Back to the folk tales we go. This song is from the album that contains Along the Way and Our Intermittent Life.
Ready for life, and she’s said this before, When the winds break, She will break out the door. Cokes on the top shelf, water below, She’s barely awake For the first winter’s snow. The windows are open, the orders are in, She’s money to spend And a life to begin. Dust off the table and into the corner, The wind’s not her friend, Maybe it can transform her. "I won’t be a number, I will be known. I'll be a breeze, and blow myself home. I am the Gulf Stream, my own milestone, I will discover my Rosetta bones." She’s ready for life, and she’s said this before, When the winds break, She will break out the door. Red plastic chairs and soup of the day, She burns at the steak With her laminate play. The knives are clean, the ice cream floats, She eyes the clock, They compare discount quotes. The greasy air thins as she walks down the street, The rain clouds are heavy, And she’s out on her feet. "I won’t be a number, I will be known. I'll be a breeze, and blow myself home. I am the Gulf Stream, my own milestone, I will discover my Rosetta bones." The night’s too long, but the day’s not too short, The kitchen is dark, And it’s cold as a morgue. She’s said this for sure — she knows talk is cheap — But when it rains, it pours, And it's warm in her sheets. There are brakes on the window and brakes on the door, When the bow bends, She’ll still have the store. She turns to the wind and says, Where will you be? I’ll wait here for you if you wait here for me. She turns to the wind and says, Where will you be? I’ll wait here for you if you wait here for me.
I’m not sure when I wrote this song, but probably around 2015 or so. There are files called When the Winds Break littered around my computer. At one point, this song was a weird dystopian techno thing. These weren’t versions of what exists now but entirely different pieces of music.
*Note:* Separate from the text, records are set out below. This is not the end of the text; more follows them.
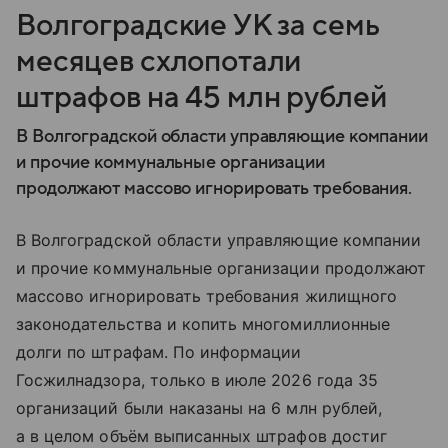
Волгоградские УК за семь
месяцев схлопотали
штрафов на 45 млн рублей
В Волгоградской области управляющие компании
и прочие коммунальные организации
продолжают массово игнорировать требования.
В Волгоградской области управляющие компании
и прочие коммунальные организации продолжают
массово игнорировать требования жилищного
законодательства и копить многомиллионные
долги по штрафам. По информации
Госжилнадзора, только в июле 2026 года 35
организаций были наказаны на 6 млн рублей,
а в целом объём выписанных штрафов достиг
This particular instance is from March 2022.
The song is about faded dreams and the passing of time. In the choruses, I use one of my favourite devices: singing in the first person but from the perspective of a character. In this case, the character I sing about in the verses. The chorus is like a mantra she repeats to herself, and it’s both true (no one is just a number) and, by the end of the song, false. She’s right where she started.
The arrangement reflects this. It’s pretty unrelenting — there are no breaks between sections until after the bridge. I’m sure we’ve all had days where we’re like, “fuck, I have to do all this shit again?!”
The music all runs through long chains of audio effects which make the sound swirl and swoosh like the wind. All the elements are processed together so they become a mass of breathing sound. There’s at times a claustrophobic intimacy to the processing here, much like the character’s life. Rather than spatial effects being used to make the soundscape expansive, epic, or dreamlike, here they bring things forward and back like the push and pull of hopes vs reality.
Although the song ends with the character seemingly stuck, waiting forever on the winds of life to change, I don’t think of this as a criticism of her. Circumstance has a much bigger influence on our lives than anything else — what people used to call fortune. There’s a coziness and warmth to the final verse which suggests she’s not really to blame for having failed to transform her life or discover her truest self. The American dream is a myth, after all.